Research from IRF reveals positive, verbal recognition and monetary or travel rewards are treated equally in brain

Pictured: Melissa Van Dyke, IRF president

How best to use behavioural economics to motivate employees has been explored in a new study from the Incentive Research Foundation (IRF).

The study, Using Behavioral Economics Insights in Incentives, Rewards, and Recognition: The Neuroscience, applies scientific findings to employee motivation and rewards.

It found that all forms of reward are processed in the brain's 'master reward centre', the striatum, meaning rewarding employees intrinsically by treating them better or rewarding them extrinsically with money or trips, are treated equally in the brain.

Melissa Van Dyke, IRF president, said: "From studies on oxytocin to dopamine to the pre-frontal cortex, there is no shortage of emerging neuroeconomics research on what makes humans tick.
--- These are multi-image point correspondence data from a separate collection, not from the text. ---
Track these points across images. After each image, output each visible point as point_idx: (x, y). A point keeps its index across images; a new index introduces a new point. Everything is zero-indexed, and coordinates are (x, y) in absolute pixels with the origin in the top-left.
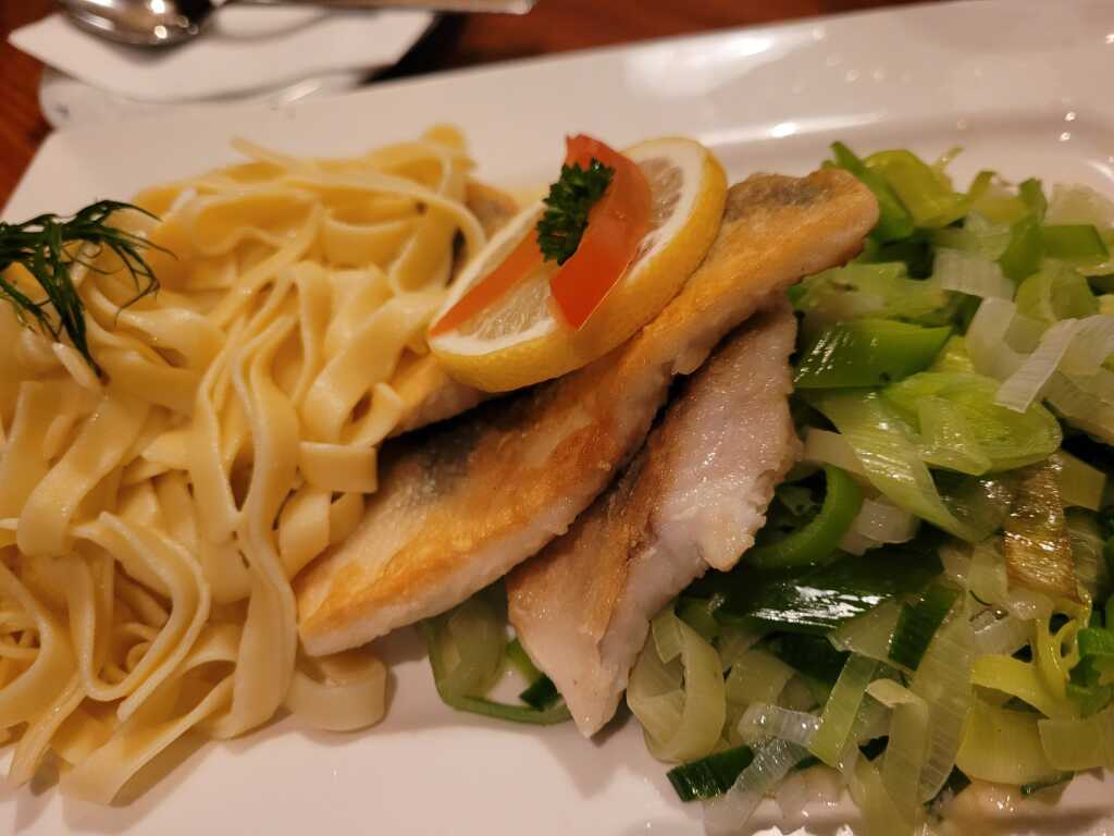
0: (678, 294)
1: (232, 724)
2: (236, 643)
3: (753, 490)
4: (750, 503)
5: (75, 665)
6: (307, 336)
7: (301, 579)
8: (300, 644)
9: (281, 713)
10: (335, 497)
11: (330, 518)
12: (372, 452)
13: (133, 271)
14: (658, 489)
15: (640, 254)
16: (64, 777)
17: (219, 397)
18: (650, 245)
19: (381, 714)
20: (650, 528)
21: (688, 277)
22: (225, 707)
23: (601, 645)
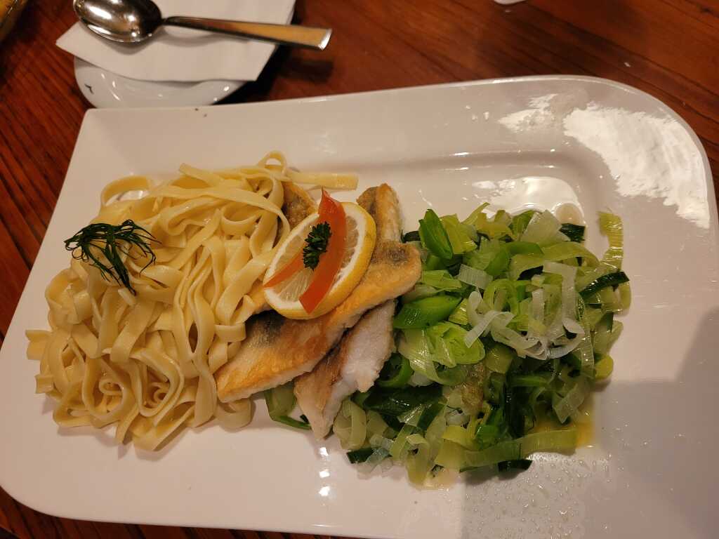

Using Behavioral Economics Insights in Incentives, Rewards, and Recognition: The Neuroscience curates and explains the research so that incentives, rewards, and recognition professionals can use this knowledge to better understand what motivates employees and ultimately create more engaging and productive work environments."

Other key take-aways from the report, available to download here, include the Halo Effect, which informs us that more highly positive, emotional experiences increase positive emotion associated with the company; Emotional Stamps, which help us retrieve the memory, reinforce necessity for incentive and recognition programmes; and Frequency Bias, which suggests the more reward and recognition that happens in a company, the more it will become a normal part of business.